### [Problem]
Please give all of the data again, character for character, and drop the pictures.

### [Dataset section]
((

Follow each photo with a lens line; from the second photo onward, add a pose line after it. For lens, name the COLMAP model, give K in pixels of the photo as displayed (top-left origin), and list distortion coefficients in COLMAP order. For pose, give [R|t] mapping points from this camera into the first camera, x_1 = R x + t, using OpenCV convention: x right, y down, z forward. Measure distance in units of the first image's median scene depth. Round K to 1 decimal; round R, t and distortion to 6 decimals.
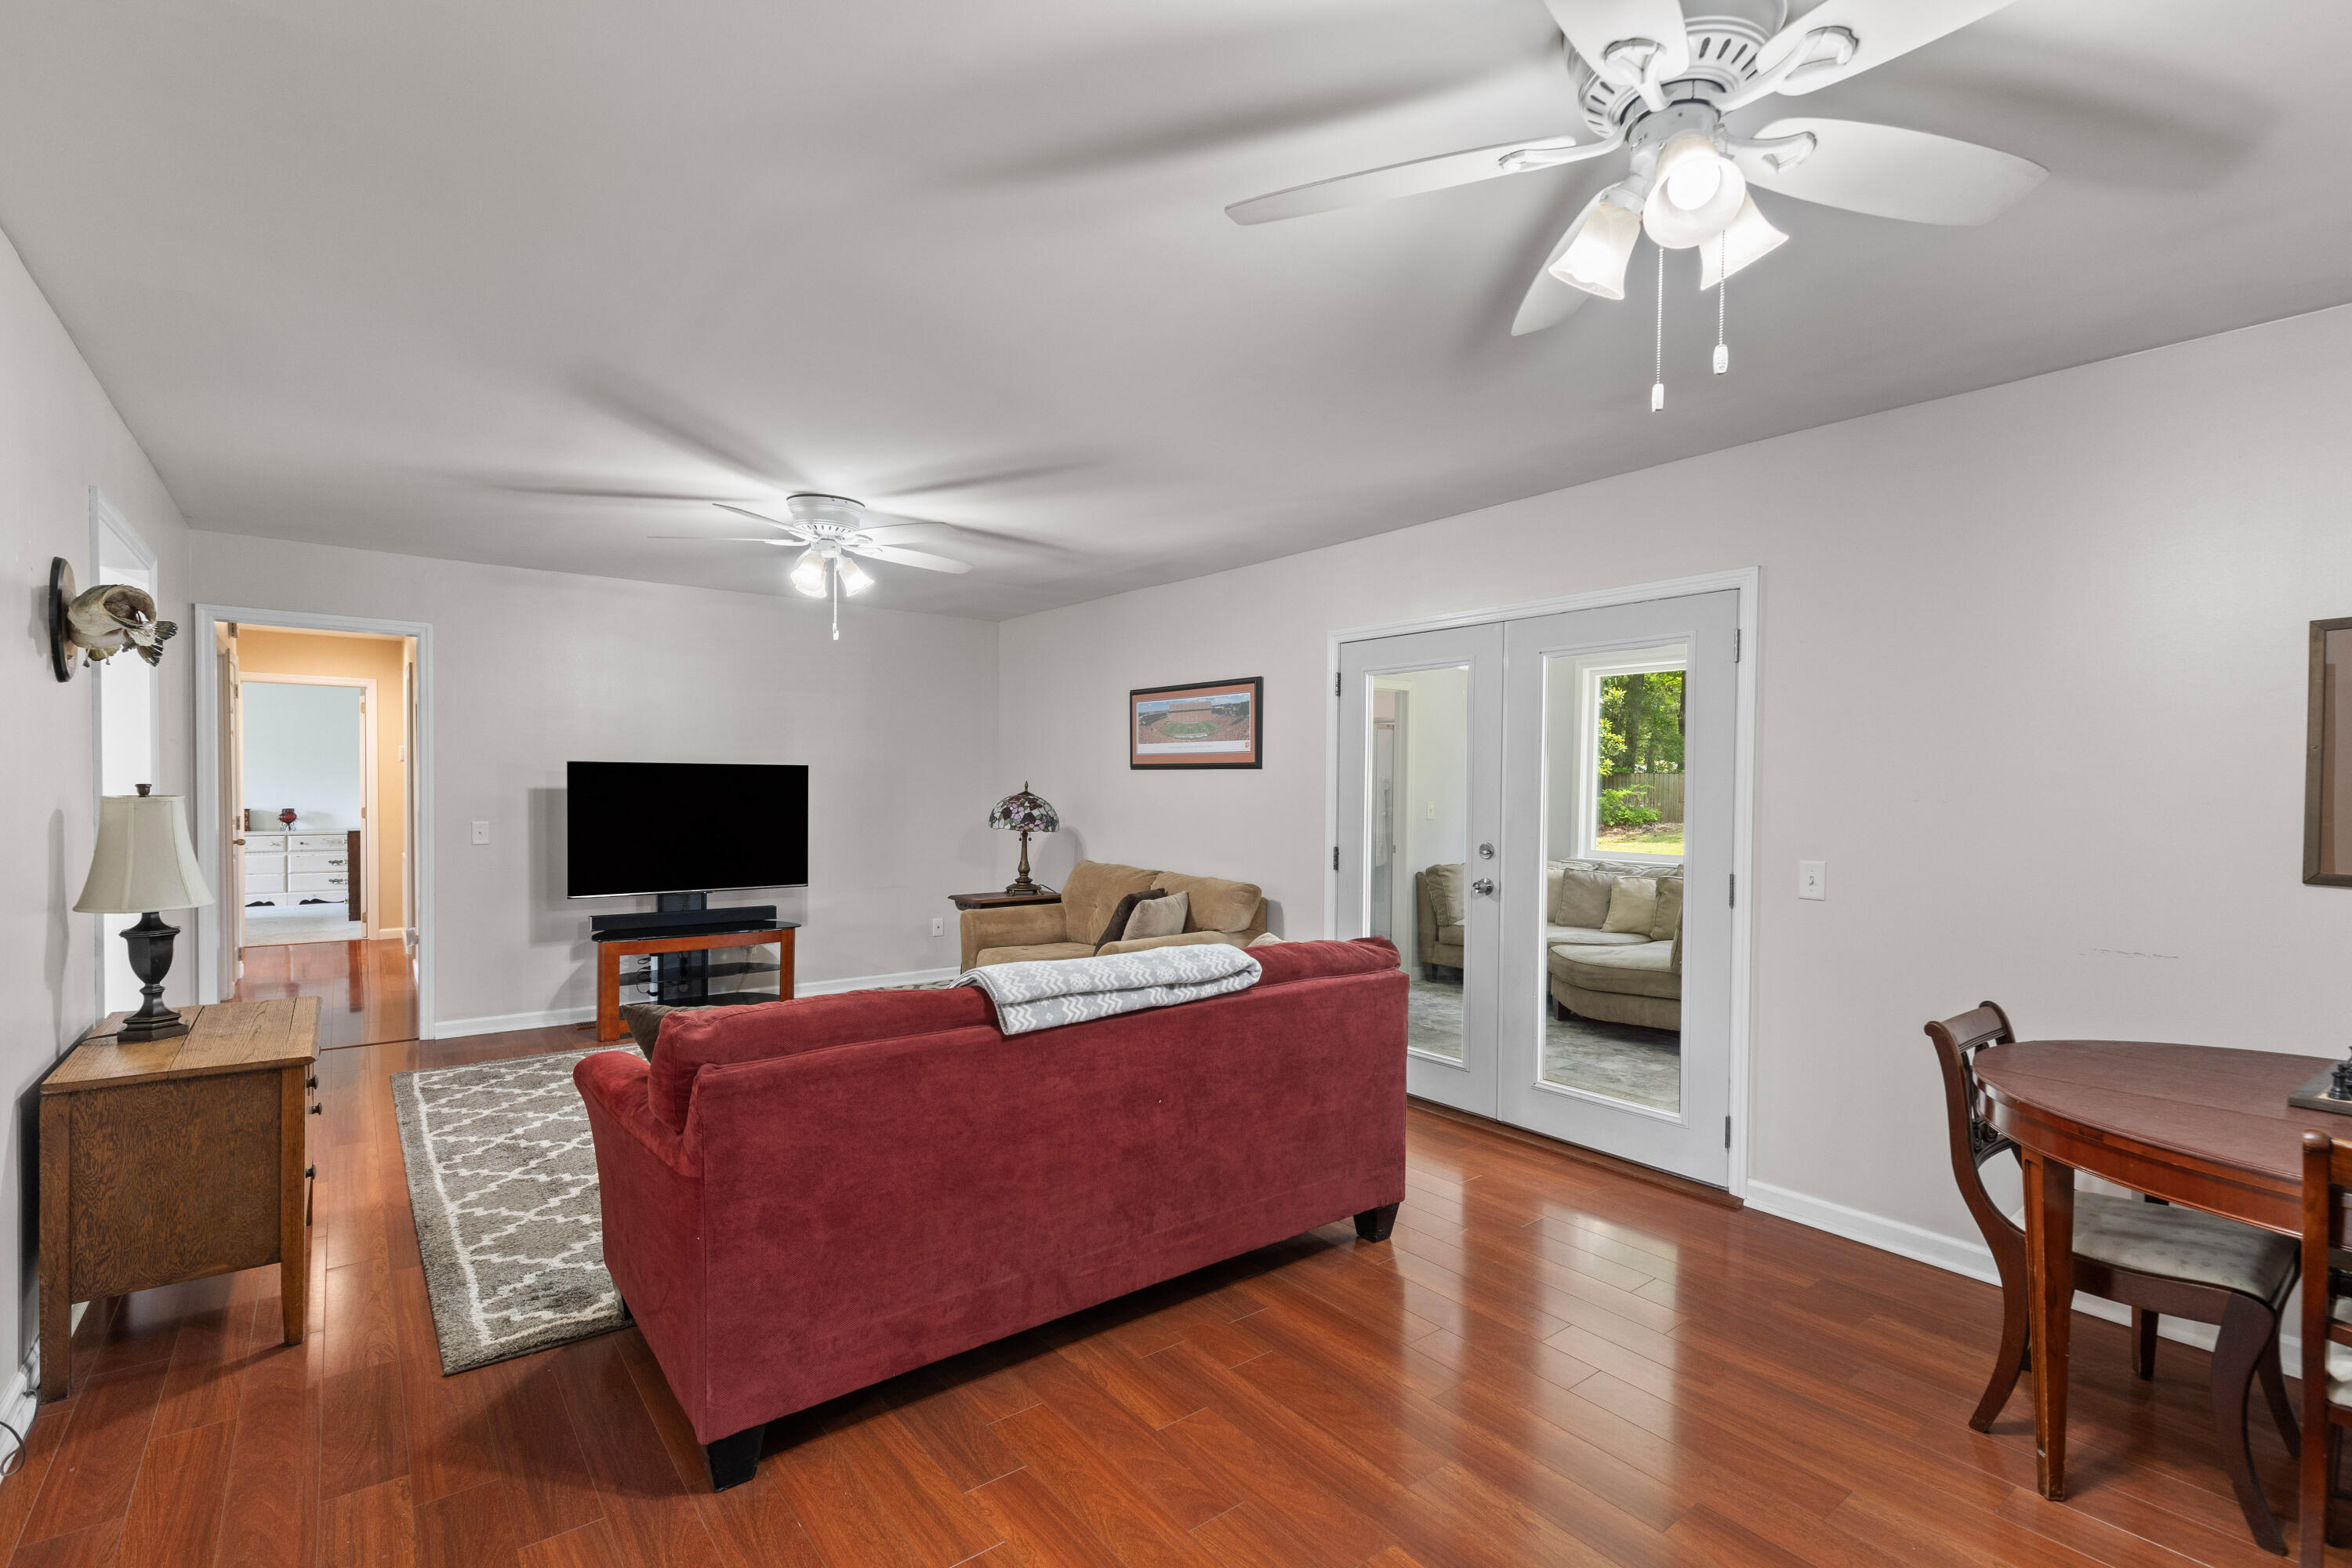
lens RADIAL K [[1087.9, 0, 1170.5], [0, 1087.9, 766.8], [0, 0, 1]] dist [0.013678, 0.000496]
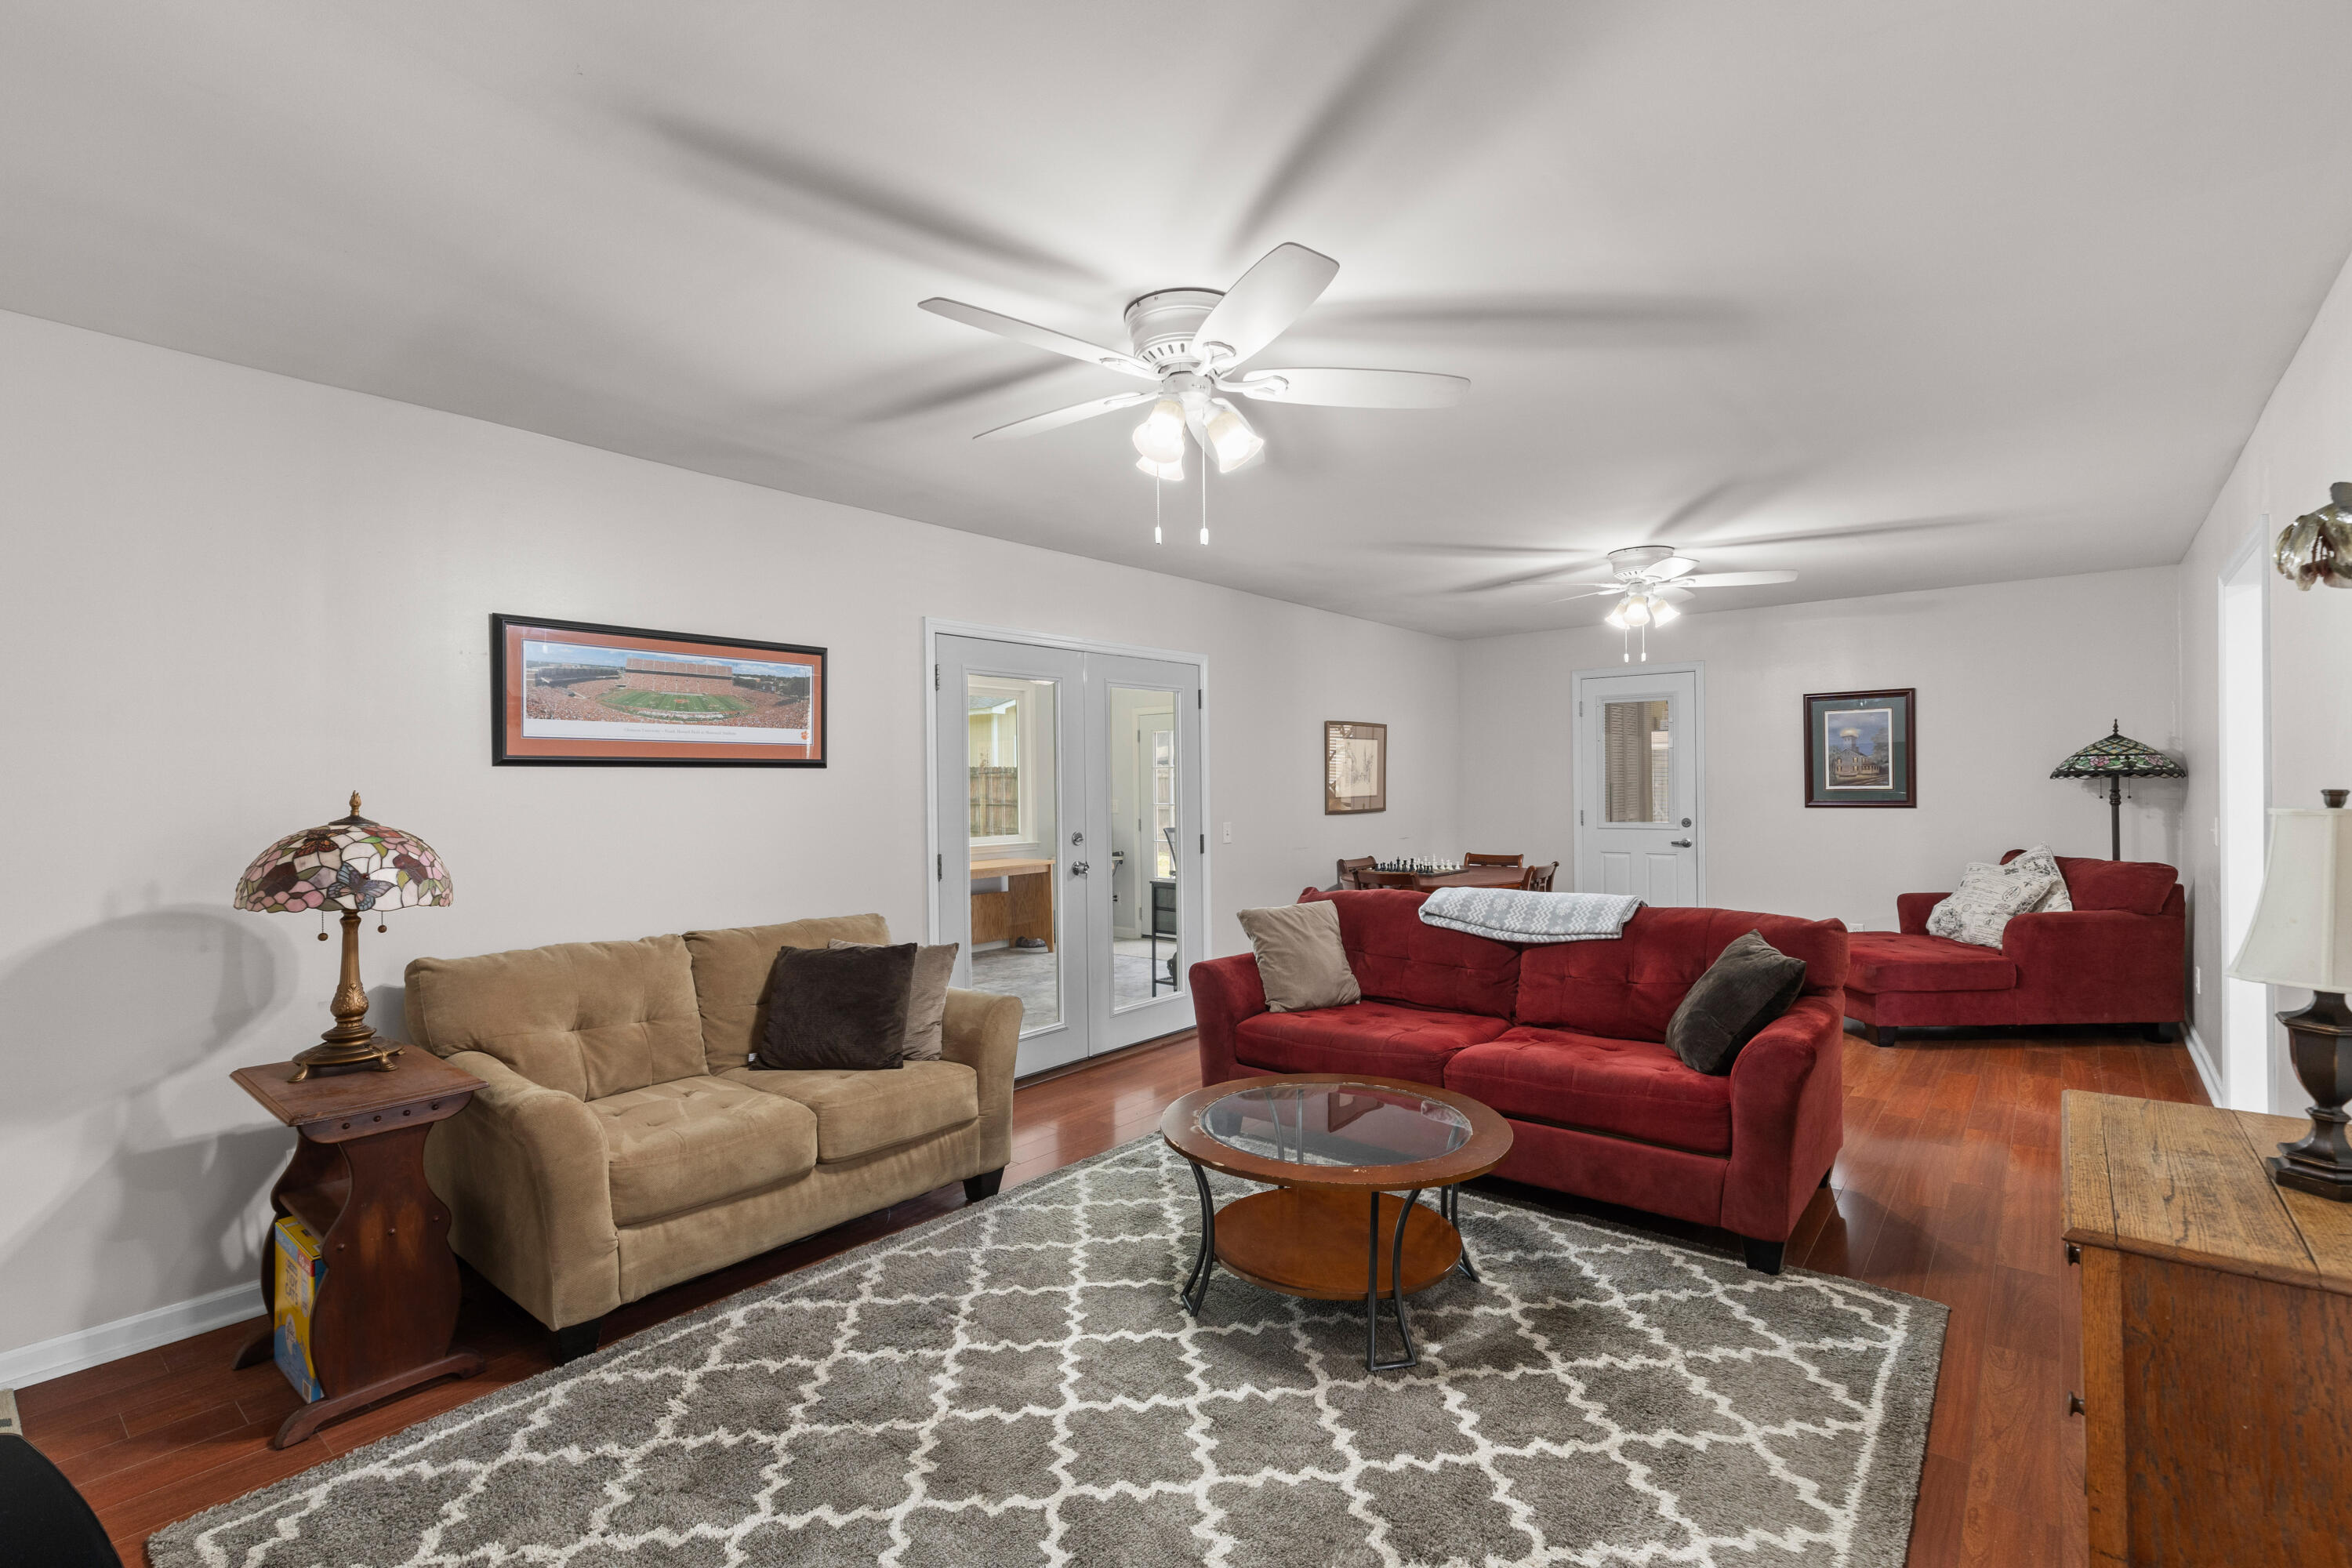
lens RADIAL K [[1087.9, 0, 1170.5], [0, 1087.9, 766.8], [0, 0, 1]] dist [0.013678, 0.000496]
pose [[-0.236131, 0.006681, 0.971698, -0.721086], [-0.008464, 0.999924, -0.008932, 0.005825], [-0.971684, -0.010334, -0.236056, 0.940601]]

))

### [Output for this task]
Follow each photo with a lens line; from the second photo onward, add a pose line after it. For lens, name the COLMAP model, give K in pixels of the photo as displayed (top-left origin), and list distortion coefficients in COLMAP order. For pose, give [R|t] mapping points from this camera into the first camera, x_1 = R x + t, using OpenCV convention: x right, y down, z forward. Measure distance in units of the first image's median scene depth. Round K to 1 decimal; round R, t and distortion to 6 decimals.
lens RADIAL K [[1087.9, 0, 1170.5], [0, 1087.9, 766.8], [0, 0, 1]] dist [0.013678, 0.000496]
lens RADIAL K [[1087.9, 0, 1170.5], [0, 1087.9, 766.8], [0, 0, 1]] dist [0.013678, 0.000496]
pose [[-0.236131, 0.006681, 0.971698, -0.721086], [-0.008464, 0.999924, -0.008932, 0.005825], [-0.971684, -0.010334, -0.236056, 0.940601]]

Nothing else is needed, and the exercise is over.